Jewish tradition would easily sanction the attack on bin Laden: “If one comes to kill you, arise earlier and kill him,” the Talmud teaches. Self-defense is a sufficient justification.

But once the murderer is dead, his body must be treated with respect. After all, the murderer, even the mass murderer, is also a child of God — and, believe me, I do not envy God such children.

On Passover, Jews powerfully give expression to the desire for justice but also recognize that the perpetrators of injustice were also human.

Recall that we recite the Ten Plagues. Through the marvels of rabbinic commentary, we learn that because the Ten Plagues of Egypt were but the “finger of God”; at the sea, we experienced “the hand of God;” thus, there were 50 plagues. Because each plague had multiple dimensions to it, some rabbis say 200 and others say 250 plagues were inflicted on the Egyptians at the sea.

And yet, before we recite the Ten Plagues, we fill our wine cup, and as we recite them, we remove one drop of wine from the glass plague by plague, symbolically teaching that while the plagues were necessary, our cup is not full because there were human victims — even our oppressors.

According to the Bible, the Children of Israel began to sing of their victory at the sea. “God, the Warrior” [literally God is a man of war], “Who is like unto thee among those worshipped, Oh Lord?”

According to the midrash, when the angels sought to join this song in heaven, God silenced them: “My creatures are drowning in the Sea, and you sing songs?”

Bin Laden’s execution was so very well deserved that we can wholeheartedly celebrate his demise. The world is a slightly better place, but then we must remind ourselves — however difficult that reminder may be — that he was human and his body must be treated as it was, with respect.

We should not parade around with heads on swords.
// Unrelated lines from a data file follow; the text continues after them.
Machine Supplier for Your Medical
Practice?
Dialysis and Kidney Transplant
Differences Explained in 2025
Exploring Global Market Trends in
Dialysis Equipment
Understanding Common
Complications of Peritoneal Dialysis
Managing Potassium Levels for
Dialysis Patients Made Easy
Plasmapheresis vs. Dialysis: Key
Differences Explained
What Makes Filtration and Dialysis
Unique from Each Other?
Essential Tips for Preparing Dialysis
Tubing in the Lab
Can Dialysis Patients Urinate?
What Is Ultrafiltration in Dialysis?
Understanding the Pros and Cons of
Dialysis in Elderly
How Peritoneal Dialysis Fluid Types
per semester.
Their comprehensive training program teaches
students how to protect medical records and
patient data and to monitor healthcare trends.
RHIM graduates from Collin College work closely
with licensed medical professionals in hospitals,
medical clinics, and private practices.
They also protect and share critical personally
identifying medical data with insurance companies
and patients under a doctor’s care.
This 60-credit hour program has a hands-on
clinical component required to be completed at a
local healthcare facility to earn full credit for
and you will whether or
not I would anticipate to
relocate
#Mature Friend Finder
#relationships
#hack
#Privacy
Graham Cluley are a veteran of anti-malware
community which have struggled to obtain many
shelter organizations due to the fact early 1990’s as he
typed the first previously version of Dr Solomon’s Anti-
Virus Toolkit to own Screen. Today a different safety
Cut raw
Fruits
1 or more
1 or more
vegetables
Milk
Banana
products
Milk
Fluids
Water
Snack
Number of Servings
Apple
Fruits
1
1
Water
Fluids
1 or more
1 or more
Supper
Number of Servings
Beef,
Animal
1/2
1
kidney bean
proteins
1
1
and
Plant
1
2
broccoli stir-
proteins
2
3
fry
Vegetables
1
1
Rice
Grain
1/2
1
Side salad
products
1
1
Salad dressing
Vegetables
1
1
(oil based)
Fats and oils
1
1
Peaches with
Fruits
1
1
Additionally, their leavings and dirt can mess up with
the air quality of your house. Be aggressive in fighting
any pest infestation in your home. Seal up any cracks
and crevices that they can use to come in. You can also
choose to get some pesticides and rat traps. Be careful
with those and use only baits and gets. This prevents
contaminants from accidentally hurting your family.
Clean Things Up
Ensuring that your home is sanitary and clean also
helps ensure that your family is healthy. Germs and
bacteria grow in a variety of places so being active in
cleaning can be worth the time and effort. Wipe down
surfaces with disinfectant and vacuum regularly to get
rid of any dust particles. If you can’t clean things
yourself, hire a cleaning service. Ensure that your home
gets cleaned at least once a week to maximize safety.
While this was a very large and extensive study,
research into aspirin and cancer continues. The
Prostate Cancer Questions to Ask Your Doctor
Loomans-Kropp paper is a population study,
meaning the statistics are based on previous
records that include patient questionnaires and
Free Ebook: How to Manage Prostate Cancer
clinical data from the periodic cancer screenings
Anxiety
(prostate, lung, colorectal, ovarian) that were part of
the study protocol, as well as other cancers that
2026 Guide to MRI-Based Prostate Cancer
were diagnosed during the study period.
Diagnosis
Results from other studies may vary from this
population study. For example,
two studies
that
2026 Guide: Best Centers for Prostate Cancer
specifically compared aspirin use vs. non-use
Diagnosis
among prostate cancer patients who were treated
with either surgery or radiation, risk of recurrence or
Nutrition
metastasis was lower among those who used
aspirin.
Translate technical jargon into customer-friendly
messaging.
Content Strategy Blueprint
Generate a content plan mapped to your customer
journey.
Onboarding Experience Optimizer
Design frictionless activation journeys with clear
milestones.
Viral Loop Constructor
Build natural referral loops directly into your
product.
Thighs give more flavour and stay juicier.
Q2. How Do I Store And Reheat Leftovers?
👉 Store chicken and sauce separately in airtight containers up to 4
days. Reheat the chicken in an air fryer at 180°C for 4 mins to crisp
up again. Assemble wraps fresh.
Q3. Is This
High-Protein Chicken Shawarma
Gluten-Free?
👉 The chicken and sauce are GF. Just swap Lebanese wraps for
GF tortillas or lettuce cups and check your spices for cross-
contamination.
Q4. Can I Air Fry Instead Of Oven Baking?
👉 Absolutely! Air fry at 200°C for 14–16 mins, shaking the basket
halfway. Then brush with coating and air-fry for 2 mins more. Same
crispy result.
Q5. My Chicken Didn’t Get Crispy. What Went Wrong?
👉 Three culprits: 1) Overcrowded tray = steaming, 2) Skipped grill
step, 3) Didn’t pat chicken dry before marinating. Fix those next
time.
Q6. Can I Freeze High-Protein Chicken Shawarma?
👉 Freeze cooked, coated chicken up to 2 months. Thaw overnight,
As the president said: “That’s not us” — at least, that should not be us.

Bin Laden’s death occurred on Yom HaShoah, the paradigmatic atrocity of the 20th century. It also coincided with the 50th anniversary of the Adolf Eichmann trial. Israel never showed a picture of the execution. Eichmann was cremated — as were his victims — his ashes scattered at sea so that there would be no grave to become a shrine. It was wise of the United States to bury bin Laden’s body at sea. His burial place will remain unknown, unmarked. No shrine will arise for his followers.

The media kept asking whether bin Laden’s death brought closure for those who had lost a loved one on 9/11, or even to the American people, as if there was a simple equation. They failed to grasp the difference between a tragedy and an atrocity.

The bombing of the World Trade Center — like the Oklahoma City bombing before it, and, without comparing the events, like the Holocaust 66 years ago — was not a tragedy but an atrocity. The reason the people of Oklahoma City could find no closure to their suffering after the execution of Timothy McVeigh was because of the imbalance between the magnitude of the crime and the limited justice that could be achieved.

Even the killing of bin Laden will offer no closure to the World Trade Center and Pentagon bombings because the justice achieved can never balance the injustice of the deed. It is fragmented justice — at best.

Even as we rebuild, even as the 9/11 Memorial is opened, even as the site of the World Trade Center is repopulated with buildings and people, even as widows have remarried and orphans have given birth to their own offspring, the void will remain — absence where presence had been. So it must be in the aftermath of atrocity.